When Exxon Wanted To Be a Personal Computing Revolutionary
An anonymous reader writes with this story about Exxon's early involvement with consumer computers. "This weekend is the anniversary of the release of the Apple IIc, the company's fourth personal computer iteration and its first attempt at creating a portable computer. In 1981, Apple's leading competitor in the world of consumer ('novice') computer users was IBM, but the market was about to experience a deluge of also-rans and other silent partners in PC history, including the multinational descendant of Standard Oil, Exxon. The oil giant had been quietly cultivating a position in the microprocessor industry since the mid-1970s via the rogue Intel engineer usually credited with developing the very first commercial microprocessor, Federico Faggin, and his startup Zilog. Faggin had ditched Intel in 1974, after developing the 4004 four-bit CPU and its eight-bit successor, the 8008. As recounted in Datapoint: The Lost Story of the Texans Who Invented the Personal Computer, Faggin was upset about Intel's new requirement that employees had to arrive by eight in the morning, while he usually worked nights. Soon after leaving Intel and forming Zilog, Faggin was approached by Exxon Enterprises, the investment arm of Exxon, which began funding Zilog in 1975."
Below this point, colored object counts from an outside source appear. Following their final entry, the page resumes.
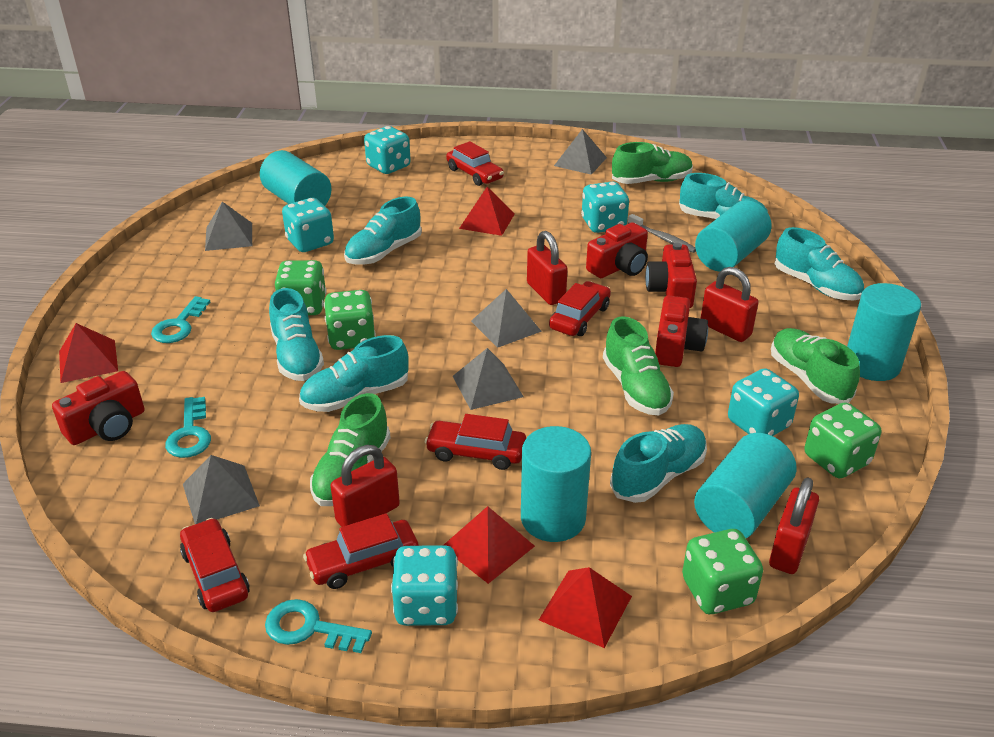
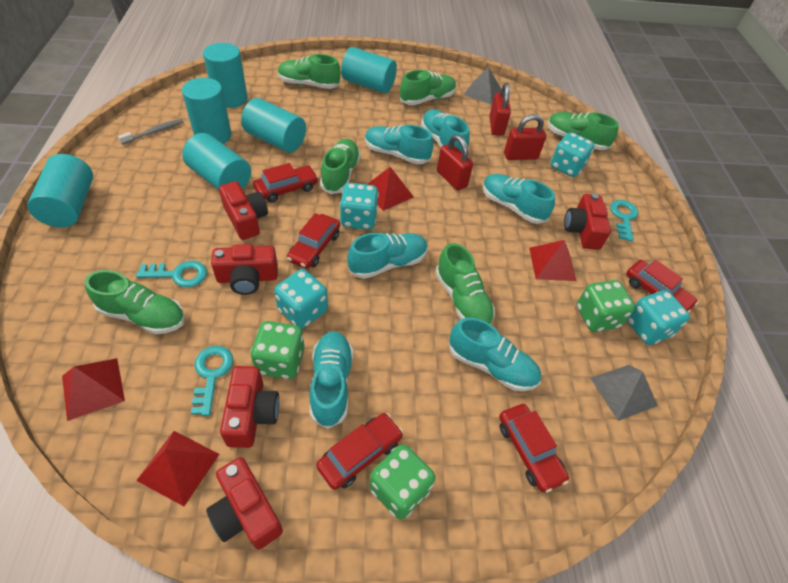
green dice: [275,260,327,315] [324,290,376,350] [682,529,763,614] [805,402,881,478] = 4 -> [250,321,304,379] [369,444,436,520] [577,280,635,332] = 3
green shoe: [310,393,391,506] [603,316,674,415] [612,142,693,184] [771,328,860,404] = 4 -> [85,270,185,334] [278,54,341,89] [320,139,361,194] [400,70,456,105] [435,243,495,324] [548,112,619,150] = 6
grey pyramid: [183,455,260,524] [205,202,252,251] [453,348,524,410] [471,289,542,348] [554,129,607,175] = 5 -> [463,67,502,105] [590,365,658,421] = 2
red camera: [52,371,145,445] [586,222,648,278] [645,243,697,308] [655,296,708,367] = 4 -> [206,457,283,550] [211,244,278,295] [219,181,268,240] [220,366,279,448] [564,193,611,250] = 5
red padlock: [331,445,400,527] [527,231,568,305] [700,267,759,342] [769,478,819,574] = 4 -> [437,135,473,190] [489,83,511,136] [504,114,546,160] = 3
turquoise cylinder: [260,150,331,206] [521,426,591,542] [694,433,797,538] [695,200,772,272] [847,283,921,381] = 5 -> [27,154,93,227] [182,78,231,144] [182,133,251,190] [203,43,248,108] [241,98,306,153] [341,47,397,93] = 6
turquoise dice: [282,198,334,252] [364,126,411,174] [391,545,458,626] [581,181,629,233] [728,368,799,436] = 5 -> [274,269,328,329] [340,183,379,230] [550,132,594,177] [627,290,690,345] = 4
I still remember hoping the successors would make some headway. LSI-11, MC68000, Z-80 all proof that evolution doesn't select for excellence.
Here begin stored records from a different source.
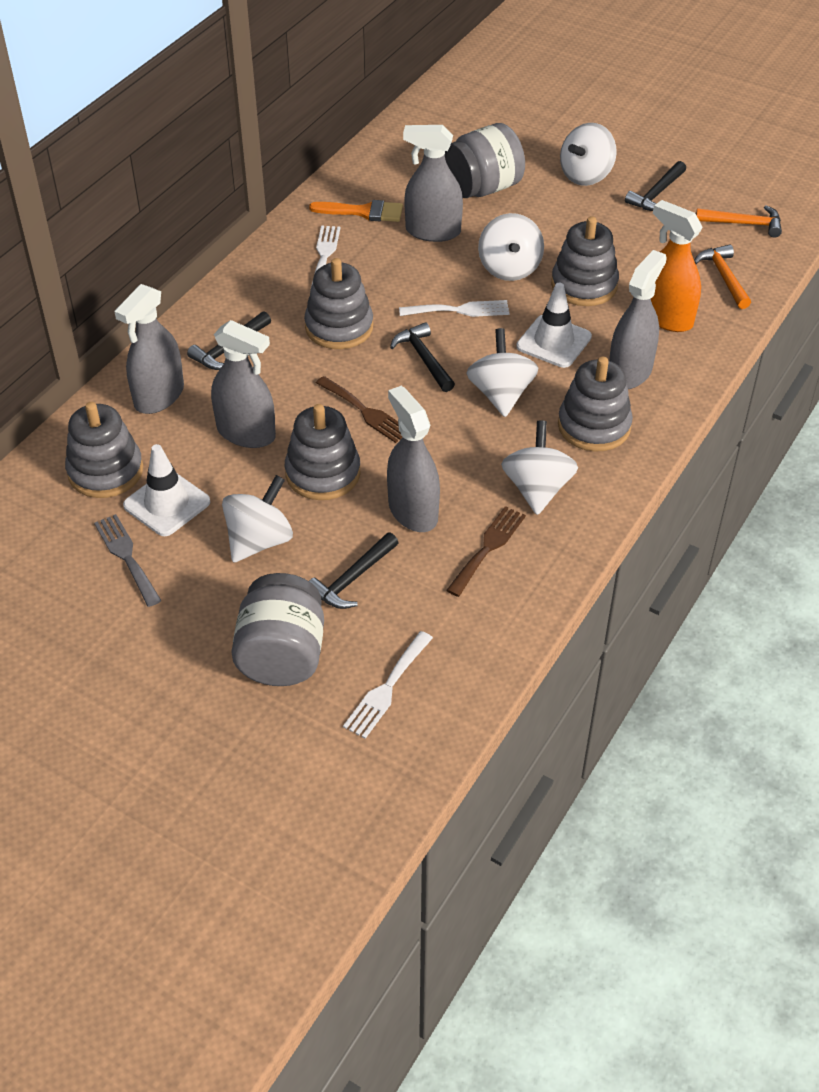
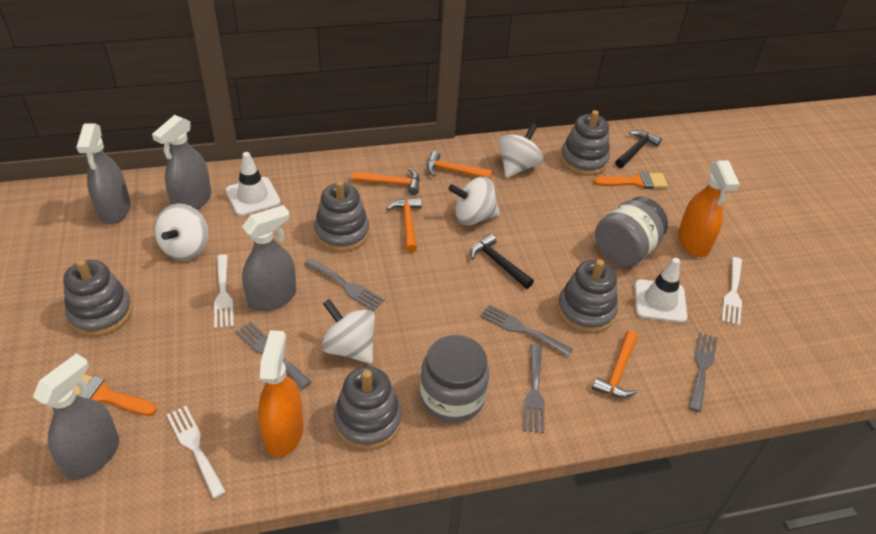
black hammer: [187,311,271,370] [309,532,399,609] [390,322,455,392] [625,161,686,211] = 4 -> [470,234,534,289] [615,130,662,168] = 2
brown fork: [316,376,402,443] [446,506,526,597] = 2 -> none = 0
grey fork: [94,514,162,607] = 1 -> [235,322,311,389] [304,258,385,311] [480,304,573,357] [524,344,545,433] [689,332,718,412] = 5
grey spray bottle: [114,284,184,414] [211,320,276,448] [387,386,440,532] [403,125,463,242] [609,250,667,389] = 5 -> [33,353,119,480] [76,123,131,224] [152,115,212,210] [242,205,296,311] = 4
orange brush: [309,200,403,222] = 1 -> [73,374,157,416] [593,172,668,189] = 2
orange hammer: [694,244,751,309] [696,205,782,238] = 2 -> [352,168,420,195] [387,198,422,253] [427,151,492,179] [592,331,637,398] = 4
orange spray bottle: [651,200,703,332] = 1 -> [258,330,304,457] [678,160,740,257] = 2
white spinning top: [222,475,293,563] [466,328,538,417] [478,213,544,281] [501,420,578,515] [560,123,617,186] = 5 -> [154,204,208,260] [322,299,375,364] [448,177,500,226] [499,123,543,178] = 4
Mangers! Learn this lesson from history: Intel lost one of the word's greatest computer chip designers, and created their own competition by making arbitrary work requirements, and not recognizing work-life balance.
Employees are people, not machines. Your greatest talent will, at some point, say "screw you" - and start competing with you. Unless you take care of them like human beings.
If you have a child in middle school, there's a very good chance they'll be required to use a TI calculator -- these days, a TI-84, most likely. Those calculators run on a Z80. If your child's ambitious, he/she can still tinker with Z80 assembly on an actual physical host.
This is a small tribute to the Z80 processor, and huge, scathing indictment of TI's lock on the education market. ~US$100 for a Z80-based calculator? In 2015? It was a sweet chip in 1977, and it's clearly still useful. But at this point the calculators should be selling for well under $10.